An aerial view of factories of Taiwanese shoemaker Pouyuen Vietnam in Ho Chi Minh City, July 9, 2020. Photo by VnExpress/Quynh Tran.
The LOI 2020 clarifies the unclear issues of the LOI 2014 and Decree 118 of 2015 by providing that:
(i) the selection of an investor through the auction of land use rights or the bid for an investment project will be carried out after an in-principle approval is obtained (except for cases not subject to in-principle approval); and
(ii) a competent authority is entitled to propose an investment project and obtain an in-principle approval which is also a new point of the LOI 2020 (Article 33.2).
More carve-outs for 24-month limit of project implementation schedule extension
The LOI 2020 has removed the provision regarding extension of project implementation schedule under the LOI 2014. Instead, the LOI 2020 allows an investor to change the project implementation schedule of an investment project having an in-principle approval by no more than 24 months except for the following cases (where extension of more than 24 months is permitted):
(i) the State’s delay in delivery of land;
(ii) at the request of state authorities;
(iii) state authorities’ delay in completing administrative procedures;
(iv) change of master plan by state authorities;
(v) change of objectives stated in the in-principle approval;
(vi) addition of objectives subject to an in-principle approval; and
(vii) increase of total investment capital by at least 20 percent which results in a change of the project scale.
The LOI 2014 allows an investor to apply to change the project implementation schedule without any specific time limit.

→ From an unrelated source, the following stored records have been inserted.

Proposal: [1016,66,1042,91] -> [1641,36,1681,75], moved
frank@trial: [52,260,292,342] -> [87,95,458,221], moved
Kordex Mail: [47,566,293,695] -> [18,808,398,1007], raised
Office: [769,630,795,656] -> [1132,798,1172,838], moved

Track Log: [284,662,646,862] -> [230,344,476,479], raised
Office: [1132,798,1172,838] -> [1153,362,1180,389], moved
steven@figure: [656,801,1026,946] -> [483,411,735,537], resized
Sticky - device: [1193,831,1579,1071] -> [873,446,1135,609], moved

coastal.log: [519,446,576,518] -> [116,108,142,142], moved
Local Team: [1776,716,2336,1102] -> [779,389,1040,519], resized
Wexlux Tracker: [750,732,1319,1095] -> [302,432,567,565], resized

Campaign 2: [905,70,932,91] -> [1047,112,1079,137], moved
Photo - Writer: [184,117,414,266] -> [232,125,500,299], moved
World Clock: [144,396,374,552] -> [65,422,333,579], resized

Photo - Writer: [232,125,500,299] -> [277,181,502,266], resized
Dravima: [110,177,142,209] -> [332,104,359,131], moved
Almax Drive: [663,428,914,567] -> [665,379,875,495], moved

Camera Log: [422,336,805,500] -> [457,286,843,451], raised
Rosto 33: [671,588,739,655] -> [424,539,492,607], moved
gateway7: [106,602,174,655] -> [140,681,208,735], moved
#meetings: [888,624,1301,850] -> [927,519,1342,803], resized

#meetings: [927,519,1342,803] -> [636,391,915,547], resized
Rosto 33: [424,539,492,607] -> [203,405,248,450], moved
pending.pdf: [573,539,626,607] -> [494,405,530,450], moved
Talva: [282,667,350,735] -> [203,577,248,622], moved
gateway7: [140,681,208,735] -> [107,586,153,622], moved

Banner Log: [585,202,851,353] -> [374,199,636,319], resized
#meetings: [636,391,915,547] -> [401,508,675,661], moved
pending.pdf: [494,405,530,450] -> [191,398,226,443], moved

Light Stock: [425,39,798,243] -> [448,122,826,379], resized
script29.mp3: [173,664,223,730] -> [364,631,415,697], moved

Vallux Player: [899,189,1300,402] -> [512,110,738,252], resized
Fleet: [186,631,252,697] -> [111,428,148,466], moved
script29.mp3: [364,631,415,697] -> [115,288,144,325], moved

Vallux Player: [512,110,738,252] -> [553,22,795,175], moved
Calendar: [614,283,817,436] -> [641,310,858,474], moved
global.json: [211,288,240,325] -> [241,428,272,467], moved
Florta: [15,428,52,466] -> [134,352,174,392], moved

However, in practice, many licensing authorities do not allow any extension of more than 24 months except in case of a force majeure event.
Other notable changes
No extension of term for unwanted projects
The LOI 2020 makes clear that the following investment projects may not extend their terms of operation:
(i) investment projects using outdated technologies, potentially causing environmental pollution, or being resource-intensive; and
(ii) investment projects in the cases where the investors are required to transfer without compensation of assets to the Vietnamese State or Vietnamese parties.
No requirement of investment procedures applicable to foreign-invested startups
Việt Nam’s real estate market continues to attract foreign investors because of its growth potential. photo tbck.vn
A foreign investor that incorporates a small- or medium-sized innovative startup enterprise or an innovative startup investment fund is neither required to have an investment project nor obtain an investment registration certificate. The procedures to be certified as a small- or medium-sized innovative startup enterprise or an innovative startup investment fund are provided in the 2017 Law on Assistance for Small and Medium-Sized Enterprises. Although this exception could save some time for the foreign investor at the beginning, it may raise additional operational issues later on (e.g., difficulty in opening a “DICA” account with local banks).
Some clarifying points on investment procedures
The LOI 2020 clarifies certain ambiguity and inconsistencies regarding the procedures to implement an investment project:
(i) there is no need to have an environmental impact assessment report (EIAR) before applying for an IRC. This clarifies the inconsistency between Decree 40 of 2019 (which is similar to LOI 2020), and the 2014 Law on Environment Protection (which requires an EIAR before issuance of the IRC); and
(ii) a prefeasibility study report under the construction law can replace an investment proposal under the LOI 2020.